According to modern linguistic researchers, human language has five unique traits that distinguished contract between the human system of communication and the systems of communication among animals and other creatures. Although some of the linguists tell about six properties; most often it is mentioned as five. For example, productivity, displacement, arbitrariness, duality, and discreetness. The other one is the cultural transmission.
Properties Of Language:
Let’s check out the properties of language. If you check the infographic-type feature image, you will get the list as well.
1. Productivity (Creativity Or Open-Endedness)
Language is continually being created. Language is used by its users purposefully to run communication and convey messages.
Human beings are able to refer to past and future times. They can also speak about distant places. This property of human language is called displacement. It is referring to things that are not visually present. It allows users to talk about things and events no present in the immediate moment. Because of this property human beings can refer to mythical creatures, demons, fairies, angels or science fiction characters. Animal communication is not considered to have this property.

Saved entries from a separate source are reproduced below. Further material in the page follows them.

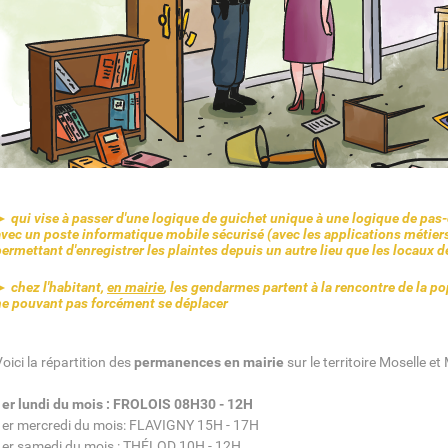
►
qui vise à passer d'une logique de guichet unique à une logique de pas
avec un poste informatique mobile sécurisé (avec les applications métier
permettant d'enregistrer les plaintes depuis un autre lieu que les locaux 
► c
hez l'habitant,
en mairie
, les gendarmes partent à la rencontre de la p
ne pouvant pas forcément se déplacer
oici la répartition des
permanences en mairie
sur le territoire Moselle et
1er lundi du mois : FROLOIS 08H30 - 12H
1er mercredi du mois: FLAVIGNY 15H - 17H
1er samedi du mois : THÉLOD 10H - 12H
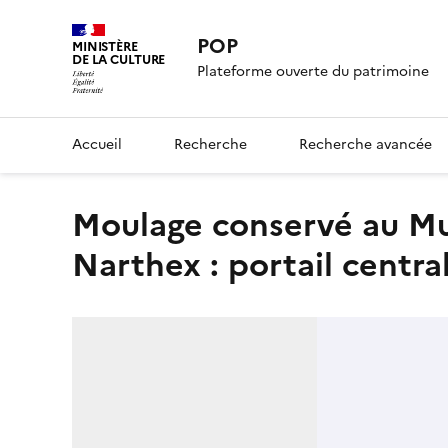
POP
MINISTÈRE
DE LA CULTURE
Plateforme ouverte du patrimoine
Accueil
Recherche
Recherche avancée
Moulage conservé au Musée des monuments français.
Narthex : portail centra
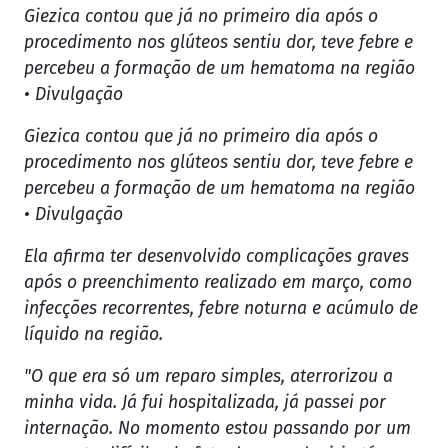
Giezica contou que já no primeiro dia após o
procedimento nos glúteos sentiu dor, teve febre e
percebeu a formação de um hematoma na região
• Divulgação
Giezica contou que já no primeiro dia após o
procedimento nos glúteos sentiu dor, teve febre e
percebeu a formação de um hematoma na região
• Divulgação
Ela afirma ter desenvolvido complicações graves
após o preenchimento realizado em março, como
infecções recorrentes, febre noturna e acúmulo de
líquido na região.
"O que era só um reparo simples, aterrorizou a
minha vida. Já fui hospitalizada, já passei por
internação. No momento estou passando por um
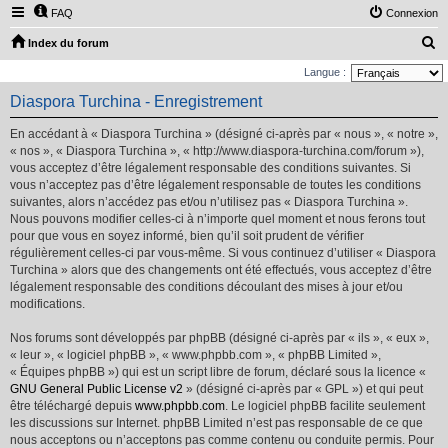
FAQ
Connexion
R
Index du forum
e
Langue :
c
Diaspora Turchina - Enregistrement
h
En accédant à « Diaspora Turchina » (désigné ci-après par « nous », « notre »,
e
« nos », « Diaspora Turchina », « http://www.diaspora-turchina.com/forum »),
r
vous acceptez d’être légalement responsable des conditions suivantes. Si
vous n’acceptez pas d’être légalement responsable de toutes les conditions
c
suivantes, alors n’accédez pas et/ou n’utilisez pas « Diaspora Turchina ».
h
Nous pouvons modifier celles-ci à n’importe quel moment et nous ferons tout
e
pour que vous en soyez informé, bien qu’il soit prudent de vérifier
régulièrement celles-ci par vous-même. Si vous continuez d’utiliser « Diaspora
r
Turchina » alors que des changements ont été effectués, vous acceptez d’être
légalement responsable des conditions découlant des mises à jour et/ou
modifications.
Nos forums sont développés par phpBB (désigné ci-après par « ils », « eux »,
« leur », « logiciel phpBB », « www.phpbb.com », « phpBB Limited »,
« Équipes phpBB ») qui est un script libre de forum, déclaré sous la licence «
GNU General Public License v2
» (désigné ci-après par « GPL ») et qui peut
être téléchargé depuis
www.phpbb.com
. Le logiciel phpBB facilite seulement
les discussions sur Internet. phpBB Limited n’est pas responsable de ce que
nous acceptons ou n’acceptons pas comme contenu ou conduite permis. Pour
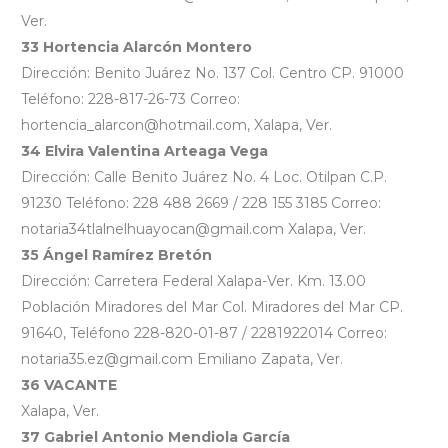
Ver.
33 Hortencia Alarcón Montero
Dirección: Benito Juárez No. 137 Col. Centro CP. 91000
Teléfono: 228-817-26-73 Correo:
hortencia_alarcon@hotmail.com, Xalapa, Ver.
34 Elvira Valentina Arteaga Vega
Dirección: Calle Benito Juárez No. 4 Loc. Otilpan C.P.
91230 Teléfono: 228 488 2669 / 228 155 3185 Correo:
notaria34tlalnelhuayocan@gmail.com Xalapa, Ver.
35 Ángel Ramírez Bretón
Dirección: Carretera Federal Xalapa-Ver. Km. 13.00
Población Miradores del Mar Col. Miradores del Mar CP.
91640, Teléfono 228-820-01-87 / 2281922014 Correo:
notaria35.ez@gmail.com Emiliano Zapata, Ver.
36 VACANTE
Xalapa, Ver.
37 Gabriel Antonio Mendiola García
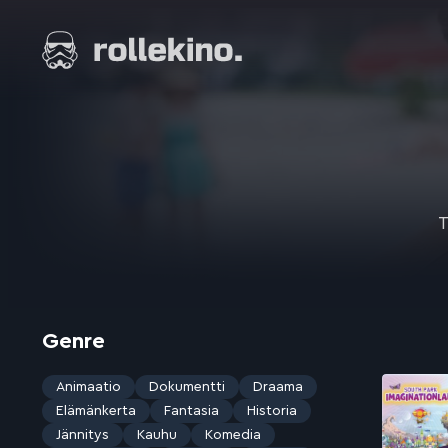
Siirry
suoraan
Elokuvat ja elokuva-arviot | Rollekino.fi
sisältöön
Fiilistelyä
lopputekstien
jälkeen.
T
Genre
Animaatio
Dokumentti
Draama
Elämänkerta
Fantasia
Historia
Jännitys
Kauhu
Komedia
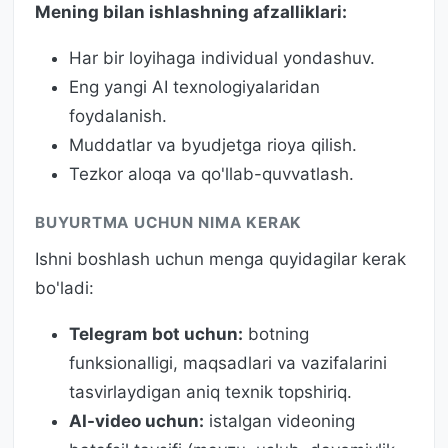
Mening bilan ishlashning afzalliklari:
Har bir loyihaga individual yondashuv.
Eng yangi AI texnologiyalaridan
foydalanish.
Muddatlar va byudjetga rioya qilish.
Tezkor aloqa va qo'llab-quvvatlash.
BUYURTMA UCHUN NIMA KERAK
Ishni boshlash uchun menga quyidagilar kerak
bo'ladi:
Telegram bot uchun:
botning
funksionalligi, maqsadlari va vazifalarini
tasvirlaydigan aniq texnik topshiriq.
AI-video uchun:
istalgan videoning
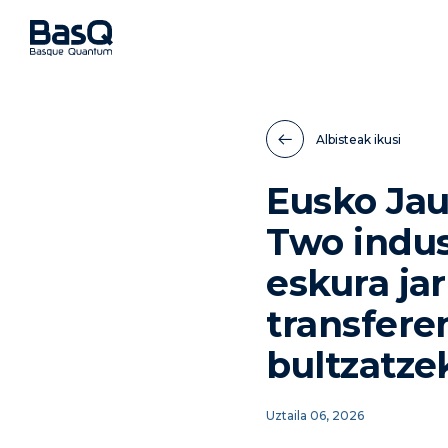
Albisteak ikusi
Eusko Ja
Two indus
eskura jar
transfere
bultzatze
Uztaila 06, 2026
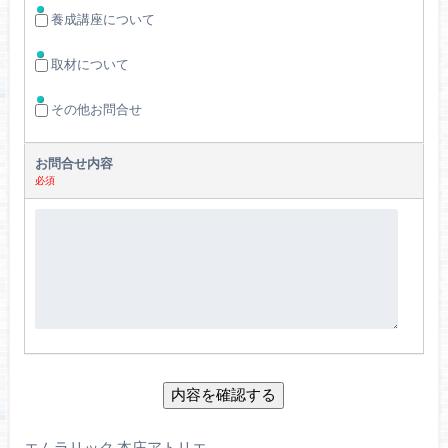
養成講座について
取材について
その他お問合せ
お問合せ内容
必須
エムラリック 本庄アトリエ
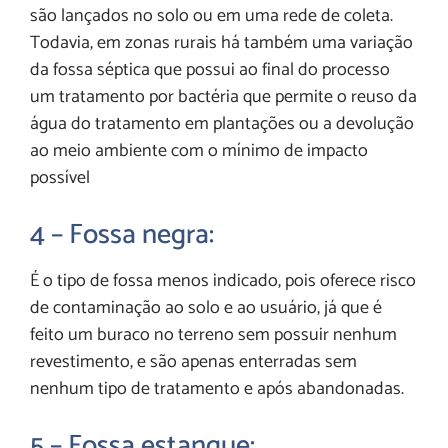
são lançados no solo ou em uma rede de coleta.
Todavia, em zonas rurais há também uma variação
da fossa séptica que possui ao final do processo
um tratamento por bactéria que permite o reuso da
água do tratamento em plantações ou a devolução
ao meio ambiente com o mínimo de impacto
possível
4 – Fossa negra:
É o tipo de fossa menos indicado, pois oferece risco
de contaminação ao solo e ao usuário, já que é
feito um buraco no terreno sem possuir nenhum
revestimento, e são apenas enterradas sem
nenhum tipo de tratamento e após abandonadas.
5 – Fossa estanque:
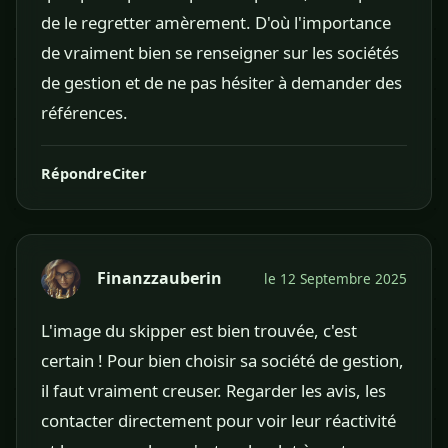
de le regretter amèrement. D'où l'importance
de vraiment bien se renseigner sur les sociétés
de gestion et de ne pas hésiter à demander des
références.
Répondre
Citer
Finanzzauberin
le 12 Septembre 2025
L'image du skipper est bien trouvée, c'est
certain ! Pour bien choisir sa société de gestion,
il faut vraiment creuser. Regarder les avis, les
contacter directement pour voir leur réactivité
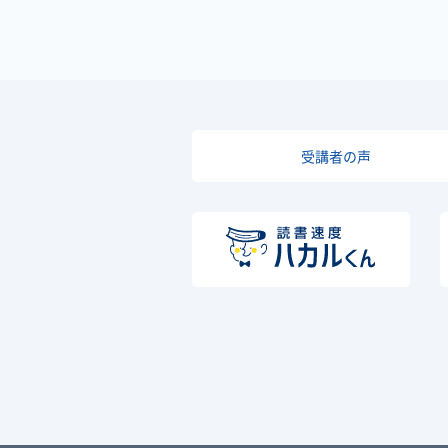
受講者の声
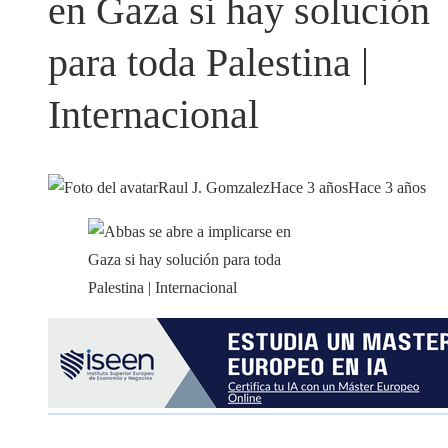
en Gaza si hay solución
para toda Palestina |
Internacional
Raul J. Gomzalez
Hace 3 años
Hace 3 años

There is no “natural” or logical connection between a linguistic sign/symbol and its meaning. For example, the word “cup” is used to refer to a pot having a handle and specially made to hold liquids. But the word “cup” does not have any direct connection with its meanings. It could be any other word. The name of an object is chosen arbitrarily. This dis relationship between a sign or symbol and its meaning is called arbitrariness.
The onomatopoeic words like Cucku, Crash, Hush, Whirr, etc. imitate the sound of associated objects or action. For example, the word “buzzing” sounds similar to the noise of bees. But these are exceptions. In general linguistic signs are arbitrarily chosen.
Language is organized at two levels:
- Primary Level (The Units like—words)
- Secondary Level (The elements like—vowels and consonants)
The elements of the secondary level form the units of the primary level. That is, at secondary level language consists of distinct meaningful units. This is the duality property of human language. For example, the sounds /b/, /i/ and /n/ are only distinct meaningless elements of the English language but they form meaningful units like “bin” (/bin/) and “nib” (/nib/). Language can be broken into parts that may or may not have their own meaning but they as a combination express specific meaning. Hence not every part of a word has a sense of the meaning of its own and that is the duality of it.
Discreetness refers to the fact that words are a combination of sounds and symbols and the symbols are letters and syllables. Again, the syllables may have no meaning of their own, but they are indeed identifiable as imperative in the process of word-formation. Even though they do not seem important, they are recognized as being so.
Cultural transmission is also an important property of Language. When other creatures get by born language habits, the human being needs to acquire it by enculturation.